The show begins as ten actors, clad in street clothes and cupping lighted candles, proceed into the black box-style Production Studio theater. Jennifer Alonzo, Fanny Andrade, Ashley Bassot-Lee, Rick Bivens, Gia Mora Chinisci, Dan Hiester, Elizabeth Lee, Mio Nagashima, Bill Selig and Petra Ulrych constitute the ensemble. The performers take up residence on this or that patch of gravel and enact various scenes while unearthing artifacts gleaned during several visits to the Amache site (the artifacts themselves, which were originally dug up at the Amache site by the acting company, will be catalogued and donated to the Amache Preservation Society for use in a museum; the National Park Service is developing Amache into a cultural heritage site). Some episodes are the stuff of dispassionate documentary, while others, such as a couple of poignant oral histories, awaken long-simmering passions.

We quickly learn that, following Japan's attack on Pearl Harbor, 121,113 Americans of Japanese descent were taken from their homes and transported to one of ten internment camps located in seven states. Over the course of 35 days, 7,806 people were herded into Amache, a patch of desert farmland next to the southeastern town of Granada, Colorado. They were assured that the move was for their own safety and that the barbed-wire fences were meant to keep out neighboring cows. But no one offered the residents any comforting explanations for the harsh realities that awaited them -- a situation that the actors expertly convey throughout.

In fact, they perform each episode as though they've personally lived it -- which, in a way, they have. They've devoted countless hours to research, study, improvisation and editing of the material to a length that can be digested in a single sitting. The result is a series of historical scenes and present-day arguments that evoke, rather than describe in self-indulgent detail, the process of reconciling fact with interpretation.

American soldiers, we're told, snatched an infant from its mother while the family was boarding a transport train and later dumped the baby on a spare seat only when the journey was "safely" under way.
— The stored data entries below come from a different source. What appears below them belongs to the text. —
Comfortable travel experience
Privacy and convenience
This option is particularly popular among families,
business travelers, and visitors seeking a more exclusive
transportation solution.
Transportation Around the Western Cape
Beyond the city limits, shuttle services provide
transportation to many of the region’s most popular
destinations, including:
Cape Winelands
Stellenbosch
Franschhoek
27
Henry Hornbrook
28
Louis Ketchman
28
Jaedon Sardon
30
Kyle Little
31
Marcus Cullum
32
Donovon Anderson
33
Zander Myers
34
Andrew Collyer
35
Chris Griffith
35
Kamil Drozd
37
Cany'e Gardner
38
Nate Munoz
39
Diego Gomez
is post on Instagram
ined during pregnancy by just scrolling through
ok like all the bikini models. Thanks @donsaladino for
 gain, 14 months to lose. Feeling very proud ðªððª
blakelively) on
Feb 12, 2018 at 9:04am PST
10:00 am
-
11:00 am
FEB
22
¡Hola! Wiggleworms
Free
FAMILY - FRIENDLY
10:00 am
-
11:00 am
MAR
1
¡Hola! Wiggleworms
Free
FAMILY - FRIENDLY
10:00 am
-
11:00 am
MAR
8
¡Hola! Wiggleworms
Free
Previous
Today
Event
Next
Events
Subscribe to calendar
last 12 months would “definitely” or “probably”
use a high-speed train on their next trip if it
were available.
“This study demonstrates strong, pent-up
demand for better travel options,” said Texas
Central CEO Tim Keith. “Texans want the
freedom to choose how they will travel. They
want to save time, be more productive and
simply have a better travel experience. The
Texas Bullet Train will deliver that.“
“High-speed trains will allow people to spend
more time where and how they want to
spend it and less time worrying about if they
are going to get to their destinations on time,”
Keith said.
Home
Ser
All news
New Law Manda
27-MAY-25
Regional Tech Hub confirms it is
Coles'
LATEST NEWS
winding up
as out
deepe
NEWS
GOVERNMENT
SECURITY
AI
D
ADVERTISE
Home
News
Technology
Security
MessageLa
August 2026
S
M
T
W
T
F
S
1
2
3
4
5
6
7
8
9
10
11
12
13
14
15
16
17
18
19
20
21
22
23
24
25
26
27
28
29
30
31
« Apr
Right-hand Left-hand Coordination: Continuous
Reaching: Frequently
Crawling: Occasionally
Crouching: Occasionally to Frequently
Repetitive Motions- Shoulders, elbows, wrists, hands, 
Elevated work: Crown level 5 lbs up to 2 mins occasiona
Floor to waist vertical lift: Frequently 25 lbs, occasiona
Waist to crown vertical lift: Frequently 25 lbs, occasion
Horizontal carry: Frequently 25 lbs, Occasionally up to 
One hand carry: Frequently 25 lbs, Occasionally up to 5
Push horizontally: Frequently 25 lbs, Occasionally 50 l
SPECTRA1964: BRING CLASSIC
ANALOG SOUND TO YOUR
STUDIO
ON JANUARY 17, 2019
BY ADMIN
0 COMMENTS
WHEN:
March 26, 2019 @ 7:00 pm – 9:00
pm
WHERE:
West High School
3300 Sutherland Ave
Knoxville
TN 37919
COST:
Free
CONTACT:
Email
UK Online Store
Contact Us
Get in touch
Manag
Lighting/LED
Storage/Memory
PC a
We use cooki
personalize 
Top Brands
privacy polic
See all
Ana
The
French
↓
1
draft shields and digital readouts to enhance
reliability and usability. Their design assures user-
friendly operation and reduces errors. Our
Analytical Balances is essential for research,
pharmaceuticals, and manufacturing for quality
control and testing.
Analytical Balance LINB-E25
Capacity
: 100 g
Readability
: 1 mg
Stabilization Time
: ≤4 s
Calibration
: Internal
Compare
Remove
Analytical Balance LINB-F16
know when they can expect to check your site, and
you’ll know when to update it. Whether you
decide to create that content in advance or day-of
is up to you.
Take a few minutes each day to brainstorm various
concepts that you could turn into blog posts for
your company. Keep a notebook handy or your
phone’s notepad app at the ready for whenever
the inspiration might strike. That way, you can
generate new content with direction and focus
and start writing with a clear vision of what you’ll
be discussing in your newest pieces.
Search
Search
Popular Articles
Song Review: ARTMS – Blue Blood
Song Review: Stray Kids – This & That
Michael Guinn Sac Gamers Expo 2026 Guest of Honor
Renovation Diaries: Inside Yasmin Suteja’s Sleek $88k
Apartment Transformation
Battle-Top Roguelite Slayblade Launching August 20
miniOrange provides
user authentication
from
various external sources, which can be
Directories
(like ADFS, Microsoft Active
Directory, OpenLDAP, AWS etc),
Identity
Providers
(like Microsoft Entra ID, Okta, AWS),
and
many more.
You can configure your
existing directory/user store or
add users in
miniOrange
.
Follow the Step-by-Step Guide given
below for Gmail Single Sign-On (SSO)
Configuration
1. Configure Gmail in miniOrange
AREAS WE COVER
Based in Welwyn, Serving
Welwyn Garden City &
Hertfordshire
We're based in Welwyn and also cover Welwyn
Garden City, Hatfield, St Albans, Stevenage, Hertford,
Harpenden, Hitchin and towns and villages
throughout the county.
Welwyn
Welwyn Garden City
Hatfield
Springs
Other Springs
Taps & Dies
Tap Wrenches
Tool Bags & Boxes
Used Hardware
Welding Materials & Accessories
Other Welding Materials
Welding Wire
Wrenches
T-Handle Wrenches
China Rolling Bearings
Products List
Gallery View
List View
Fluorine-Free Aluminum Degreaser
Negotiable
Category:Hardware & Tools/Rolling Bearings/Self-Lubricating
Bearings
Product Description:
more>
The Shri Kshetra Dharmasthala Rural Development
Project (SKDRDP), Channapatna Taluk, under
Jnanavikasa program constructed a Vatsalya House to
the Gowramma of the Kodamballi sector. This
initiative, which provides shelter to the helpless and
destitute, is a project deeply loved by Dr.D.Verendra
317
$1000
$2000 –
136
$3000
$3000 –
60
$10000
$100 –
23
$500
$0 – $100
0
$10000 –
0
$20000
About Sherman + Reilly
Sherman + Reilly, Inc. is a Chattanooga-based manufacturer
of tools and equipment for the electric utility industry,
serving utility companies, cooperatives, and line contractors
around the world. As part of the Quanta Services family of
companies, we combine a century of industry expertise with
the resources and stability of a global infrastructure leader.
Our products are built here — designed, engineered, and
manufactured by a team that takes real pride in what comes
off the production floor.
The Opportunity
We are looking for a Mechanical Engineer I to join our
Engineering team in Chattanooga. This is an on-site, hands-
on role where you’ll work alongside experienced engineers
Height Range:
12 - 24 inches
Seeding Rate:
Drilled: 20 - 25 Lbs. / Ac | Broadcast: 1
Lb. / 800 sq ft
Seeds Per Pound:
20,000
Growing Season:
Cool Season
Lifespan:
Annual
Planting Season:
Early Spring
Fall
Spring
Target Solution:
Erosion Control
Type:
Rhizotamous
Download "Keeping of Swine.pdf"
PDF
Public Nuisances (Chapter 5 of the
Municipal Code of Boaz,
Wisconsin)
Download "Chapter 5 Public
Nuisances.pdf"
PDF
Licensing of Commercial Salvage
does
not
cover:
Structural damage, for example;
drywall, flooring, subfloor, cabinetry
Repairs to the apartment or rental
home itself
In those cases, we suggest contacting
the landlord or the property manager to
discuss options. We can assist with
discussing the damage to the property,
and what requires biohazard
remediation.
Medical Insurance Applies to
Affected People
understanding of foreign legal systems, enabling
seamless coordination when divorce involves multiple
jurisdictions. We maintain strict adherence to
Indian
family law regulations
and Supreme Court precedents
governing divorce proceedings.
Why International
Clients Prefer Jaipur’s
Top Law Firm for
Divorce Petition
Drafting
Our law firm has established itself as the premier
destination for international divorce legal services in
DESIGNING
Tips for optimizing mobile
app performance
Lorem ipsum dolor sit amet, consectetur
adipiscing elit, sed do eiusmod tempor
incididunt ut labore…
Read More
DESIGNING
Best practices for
The distraught mother recovered her precious bundle only when it was too late, and she buried the child in Amache's shifting sands -- an outcome that prompts one performer to turn to the audience and ask, "What would have happened to the security of the United States if this young woman had simply refused to leave the city in which she was born?" During another equally moving scene, a young man visits the grave of an older relative who lived at Amache. As he does, past pain merges with present anguish, bringing to mind the same sort of poignant defiance witnessed at sections of present-day sites reserved for visitors to cry out "against the currents of closure."

Later, when we hear of the senseless shooting death of one of the residents, sound effects of thunder and falling rain underscore the murderous aftermath, and, for an instant, the air in the theater actually feels wetter and colder. And when the actors begin to debate the wisdom of resurrecting history -- a researcher with a tape recorder paces the grounds wondering what it all means, while another group of performers put on a play within a play -- their story hits home with newfound meaning. The question to ask, they say, isn't "How could this have happened in America?" but "Are we so sure it isn't happening now?"

According to Cuetara, future installments of the trilogy will be presented in February 2002 and 2003 to mark the annual Week of Remembrance; they'll also premiere at UCD if the university provides the necessary funds. "We need to address what happens when people are stripped of their dignity," says Cuetara. "Do they ever get it back?" That query, like all the others, deserves an answer -- and, similarly, raises yet an even more troubling question: What do we do if, like our ancestors, we arrive at an answer we don't necessarily like?